Task: Copy out the records word for word, from the first line through the line containing "Di saat tidur ataupun terjaga, ia tidak ada", including that line.

Top of Dataset records

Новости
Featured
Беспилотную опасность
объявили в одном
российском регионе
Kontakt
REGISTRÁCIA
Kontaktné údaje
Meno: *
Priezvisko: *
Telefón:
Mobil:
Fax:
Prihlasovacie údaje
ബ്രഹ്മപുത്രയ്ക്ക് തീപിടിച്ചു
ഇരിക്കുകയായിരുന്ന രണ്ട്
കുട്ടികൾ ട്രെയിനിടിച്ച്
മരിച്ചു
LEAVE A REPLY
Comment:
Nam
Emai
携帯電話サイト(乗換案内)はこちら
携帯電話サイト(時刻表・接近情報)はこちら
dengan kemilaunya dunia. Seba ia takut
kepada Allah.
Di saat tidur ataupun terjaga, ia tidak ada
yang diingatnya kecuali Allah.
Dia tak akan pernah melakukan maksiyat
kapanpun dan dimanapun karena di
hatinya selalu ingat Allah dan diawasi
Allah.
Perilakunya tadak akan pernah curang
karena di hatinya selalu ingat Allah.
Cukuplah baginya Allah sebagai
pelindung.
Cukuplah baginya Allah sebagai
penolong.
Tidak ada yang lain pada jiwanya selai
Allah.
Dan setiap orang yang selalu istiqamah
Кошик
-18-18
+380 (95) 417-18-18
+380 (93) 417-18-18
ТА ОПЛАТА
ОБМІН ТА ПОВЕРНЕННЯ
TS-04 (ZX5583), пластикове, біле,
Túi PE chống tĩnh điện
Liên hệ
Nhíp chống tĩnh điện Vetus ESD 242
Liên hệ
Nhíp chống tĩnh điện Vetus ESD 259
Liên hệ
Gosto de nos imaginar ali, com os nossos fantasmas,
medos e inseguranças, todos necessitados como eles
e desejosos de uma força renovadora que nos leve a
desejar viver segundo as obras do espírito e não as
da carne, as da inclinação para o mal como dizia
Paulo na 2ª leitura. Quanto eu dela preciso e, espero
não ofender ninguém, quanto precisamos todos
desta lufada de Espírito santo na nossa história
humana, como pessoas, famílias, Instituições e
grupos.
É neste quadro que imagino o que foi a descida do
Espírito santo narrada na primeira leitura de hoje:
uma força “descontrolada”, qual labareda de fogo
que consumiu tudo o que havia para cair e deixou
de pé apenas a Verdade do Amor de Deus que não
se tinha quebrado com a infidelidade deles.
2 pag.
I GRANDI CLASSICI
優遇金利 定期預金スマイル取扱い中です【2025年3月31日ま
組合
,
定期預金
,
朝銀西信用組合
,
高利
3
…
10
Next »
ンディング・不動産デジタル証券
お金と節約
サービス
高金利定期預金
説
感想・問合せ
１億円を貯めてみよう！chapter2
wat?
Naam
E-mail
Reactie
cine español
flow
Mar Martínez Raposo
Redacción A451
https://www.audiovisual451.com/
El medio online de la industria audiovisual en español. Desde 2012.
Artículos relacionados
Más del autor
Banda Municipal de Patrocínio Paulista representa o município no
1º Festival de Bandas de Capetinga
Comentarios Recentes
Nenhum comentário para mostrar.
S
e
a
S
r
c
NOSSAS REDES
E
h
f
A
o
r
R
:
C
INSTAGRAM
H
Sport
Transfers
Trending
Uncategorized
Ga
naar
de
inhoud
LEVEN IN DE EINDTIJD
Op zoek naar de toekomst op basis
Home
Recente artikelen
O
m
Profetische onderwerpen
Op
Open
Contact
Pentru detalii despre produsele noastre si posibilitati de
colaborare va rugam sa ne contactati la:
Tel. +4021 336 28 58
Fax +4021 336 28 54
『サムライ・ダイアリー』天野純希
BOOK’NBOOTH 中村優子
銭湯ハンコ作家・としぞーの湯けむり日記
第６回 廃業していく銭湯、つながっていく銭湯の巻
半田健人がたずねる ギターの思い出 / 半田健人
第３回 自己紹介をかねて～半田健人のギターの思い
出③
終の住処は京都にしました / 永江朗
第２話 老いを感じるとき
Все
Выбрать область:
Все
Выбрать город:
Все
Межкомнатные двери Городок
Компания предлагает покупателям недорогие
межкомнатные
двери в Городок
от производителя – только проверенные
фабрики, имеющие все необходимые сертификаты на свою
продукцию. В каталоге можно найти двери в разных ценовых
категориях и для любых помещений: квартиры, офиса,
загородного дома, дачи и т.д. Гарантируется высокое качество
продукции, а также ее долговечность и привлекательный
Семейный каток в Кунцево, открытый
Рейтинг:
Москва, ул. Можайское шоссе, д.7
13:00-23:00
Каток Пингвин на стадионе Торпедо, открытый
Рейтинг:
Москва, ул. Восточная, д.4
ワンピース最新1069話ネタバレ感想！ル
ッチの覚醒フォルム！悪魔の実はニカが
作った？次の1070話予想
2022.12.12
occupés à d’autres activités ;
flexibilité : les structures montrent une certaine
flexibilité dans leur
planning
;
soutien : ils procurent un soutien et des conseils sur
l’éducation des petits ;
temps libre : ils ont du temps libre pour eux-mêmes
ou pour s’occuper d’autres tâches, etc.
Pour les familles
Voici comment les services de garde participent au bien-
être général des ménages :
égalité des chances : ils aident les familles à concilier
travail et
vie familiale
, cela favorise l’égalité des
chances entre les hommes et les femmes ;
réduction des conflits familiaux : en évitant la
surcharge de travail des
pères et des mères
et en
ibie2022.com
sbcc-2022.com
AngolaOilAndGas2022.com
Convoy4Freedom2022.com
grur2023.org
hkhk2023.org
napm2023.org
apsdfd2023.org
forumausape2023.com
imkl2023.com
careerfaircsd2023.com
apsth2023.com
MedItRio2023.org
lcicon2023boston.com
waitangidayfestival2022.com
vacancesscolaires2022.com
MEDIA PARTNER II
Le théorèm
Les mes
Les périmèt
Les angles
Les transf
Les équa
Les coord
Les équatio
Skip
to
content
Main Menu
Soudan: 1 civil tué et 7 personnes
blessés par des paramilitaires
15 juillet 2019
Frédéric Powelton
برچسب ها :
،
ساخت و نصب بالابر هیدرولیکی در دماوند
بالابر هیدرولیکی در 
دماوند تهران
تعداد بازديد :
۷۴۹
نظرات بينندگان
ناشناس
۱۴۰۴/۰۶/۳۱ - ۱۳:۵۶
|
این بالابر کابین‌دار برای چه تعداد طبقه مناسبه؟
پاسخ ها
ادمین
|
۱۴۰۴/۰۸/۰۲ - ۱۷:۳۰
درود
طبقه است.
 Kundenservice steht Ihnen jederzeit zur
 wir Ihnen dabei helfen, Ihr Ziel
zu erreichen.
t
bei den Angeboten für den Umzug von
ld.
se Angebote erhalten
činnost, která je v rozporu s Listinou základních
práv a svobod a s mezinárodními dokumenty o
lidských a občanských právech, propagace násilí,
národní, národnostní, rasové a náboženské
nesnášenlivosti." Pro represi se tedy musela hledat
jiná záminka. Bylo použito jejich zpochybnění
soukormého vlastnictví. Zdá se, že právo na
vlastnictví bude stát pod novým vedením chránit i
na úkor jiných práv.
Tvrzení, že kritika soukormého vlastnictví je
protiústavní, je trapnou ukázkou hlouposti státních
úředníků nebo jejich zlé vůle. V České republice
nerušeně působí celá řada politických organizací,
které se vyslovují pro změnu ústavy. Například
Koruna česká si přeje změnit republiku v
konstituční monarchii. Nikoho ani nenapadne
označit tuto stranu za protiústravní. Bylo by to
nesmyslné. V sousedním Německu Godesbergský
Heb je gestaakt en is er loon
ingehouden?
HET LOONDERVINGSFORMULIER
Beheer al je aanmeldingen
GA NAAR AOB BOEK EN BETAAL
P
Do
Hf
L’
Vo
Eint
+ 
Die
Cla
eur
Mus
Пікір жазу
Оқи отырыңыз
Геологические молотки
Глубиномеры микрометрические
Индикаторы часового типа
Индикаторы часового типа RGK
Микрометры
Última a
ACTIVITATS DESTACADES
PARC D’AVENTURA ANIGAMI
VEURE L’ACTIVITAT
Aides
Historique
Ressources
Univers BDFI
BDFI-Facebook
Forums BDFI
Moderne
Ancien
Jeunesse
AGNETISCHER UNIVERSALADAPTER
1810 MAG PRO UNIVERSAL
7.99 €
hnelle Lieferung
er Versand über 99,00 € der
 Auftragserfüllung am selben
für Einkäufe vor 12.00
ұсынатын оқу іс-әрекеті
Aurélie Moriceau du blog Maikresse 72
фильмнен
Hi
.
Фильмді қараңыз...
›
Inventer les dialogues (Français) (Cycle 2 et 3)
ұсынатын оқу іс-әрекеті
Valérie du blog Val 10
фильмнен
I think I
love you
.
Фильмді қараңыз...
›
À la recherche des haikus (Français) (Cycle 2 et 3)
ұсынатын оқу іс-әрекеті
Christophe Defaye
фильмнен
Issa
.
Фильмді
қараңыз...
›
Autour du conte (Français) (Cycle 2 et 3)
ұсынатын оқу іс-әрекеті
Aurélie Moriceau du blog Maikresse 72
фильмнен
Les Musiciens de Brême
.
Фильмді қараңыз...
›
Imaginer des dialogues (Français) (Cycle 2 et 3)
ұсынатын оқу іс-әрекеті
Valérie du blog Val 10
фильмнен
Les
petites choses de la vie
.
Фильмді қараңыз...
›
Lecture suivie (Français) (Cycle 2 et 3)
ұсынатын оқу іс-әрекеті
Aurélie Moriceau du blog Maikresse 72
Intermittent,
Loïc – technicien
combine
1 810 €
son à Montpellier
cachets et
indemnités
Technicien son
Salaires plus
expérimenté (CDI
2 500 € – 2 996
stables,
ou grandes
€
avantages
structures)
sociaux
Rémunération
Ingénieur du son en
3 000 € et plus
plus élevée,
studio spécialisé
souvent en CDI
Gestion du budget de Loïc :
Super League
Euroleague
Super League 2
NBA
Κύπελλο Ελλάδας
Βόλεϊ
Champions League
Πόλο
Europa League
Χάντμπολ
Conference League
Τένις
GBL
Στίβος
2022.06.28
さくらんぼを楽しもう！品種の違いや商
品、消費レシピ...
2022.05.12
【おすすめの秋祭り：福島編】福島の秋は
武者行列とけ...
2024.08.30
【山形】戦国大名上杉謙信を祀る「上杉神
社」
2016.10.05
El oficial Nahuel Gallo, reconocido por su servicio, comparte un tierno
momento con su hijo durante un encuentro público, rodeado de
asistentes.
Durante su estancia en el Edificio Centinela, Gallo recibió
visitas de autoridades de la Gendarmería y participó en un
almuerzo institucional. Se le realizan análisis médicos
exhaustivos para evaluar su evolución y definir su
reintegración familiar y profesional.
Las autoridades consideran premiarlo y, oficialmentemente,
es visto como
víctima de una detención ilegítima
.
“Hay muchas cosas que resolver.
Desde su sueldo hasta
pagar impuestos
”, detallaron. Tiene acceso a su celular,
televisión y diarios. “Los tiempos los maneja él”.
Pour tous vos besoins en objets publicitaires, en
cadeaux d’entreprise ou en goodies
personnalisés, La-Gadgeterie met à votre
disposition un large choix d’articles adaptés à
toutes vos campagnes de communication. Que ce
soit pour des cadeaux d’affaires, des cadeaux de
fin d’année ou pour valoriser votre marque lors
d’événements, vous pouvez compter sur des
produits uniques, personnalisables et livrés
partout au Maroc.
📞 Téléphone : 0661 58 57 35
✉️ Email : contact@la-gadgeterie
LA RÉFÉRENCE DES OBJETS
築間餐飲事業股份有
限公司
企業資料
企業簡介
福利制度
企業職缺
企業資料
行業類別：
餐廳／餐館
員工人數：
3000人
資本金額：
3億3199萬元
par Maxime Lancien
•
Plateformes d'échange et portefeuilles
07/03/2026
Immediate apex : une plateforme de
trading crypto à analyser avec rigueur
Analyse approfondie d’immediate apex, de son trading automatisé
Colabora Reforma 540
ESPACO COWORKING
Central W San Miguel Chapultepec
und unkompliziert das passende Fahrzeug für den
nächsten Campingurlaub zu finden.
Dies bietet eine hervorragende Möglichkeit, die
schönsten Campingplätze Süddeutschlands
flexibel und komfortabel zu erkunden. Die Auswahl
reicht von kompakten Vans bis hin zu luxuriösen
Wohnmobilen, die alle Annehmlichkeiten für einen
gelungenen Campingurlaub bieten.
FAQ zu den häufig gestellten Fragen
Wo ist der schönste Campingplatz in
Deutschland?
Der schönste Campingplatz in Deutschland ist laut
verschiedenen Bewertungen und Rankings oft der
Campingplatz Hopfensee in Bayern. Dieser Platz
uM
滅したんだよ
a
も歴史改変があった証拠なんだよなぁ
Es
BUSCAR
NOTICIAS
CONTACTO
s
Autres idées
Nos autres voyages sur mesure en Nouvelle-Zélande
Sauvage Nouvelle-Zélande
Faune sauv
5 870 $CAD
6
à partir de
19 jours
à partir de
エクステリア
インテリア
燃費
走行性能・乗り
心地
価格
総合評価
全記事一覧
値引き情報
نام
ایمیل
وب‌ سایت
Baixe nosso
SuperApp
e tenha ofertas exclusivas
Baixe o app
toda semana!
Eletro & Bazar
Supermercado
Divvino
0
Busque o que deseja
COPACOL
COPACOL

Bottom of Dataset records

Response:
Новости
Featured
Беспилотную опасность
объявили в одном
российском регионе
Kontakt
REGISTRÁCIA
Kontaktné údaje
Meno: *
Priezvisko: *
Telefón:
Mobil:
Fax:
Prihlasovacie údaje
ബ്രഹ്മപുത്രയ്ക്ക് തീപിടിച്ചു
ഇരിക്കുകയായിരുന്ന രണ്ട്
കുട്ടികൾ ട്രെയിനിടിച്ച്
മരിച്ചു
LEAVE A REPLY
Comment:
Nam
Emai
携帯電話サイト(乗換案内)はこちら
携帯電話サイト(時刻表・接近情報)はこちら
dengan kemilaunya dunia. Seba ia takut
kepada Allah.
Di saat tidur ataupun terjaga, ia tidak ada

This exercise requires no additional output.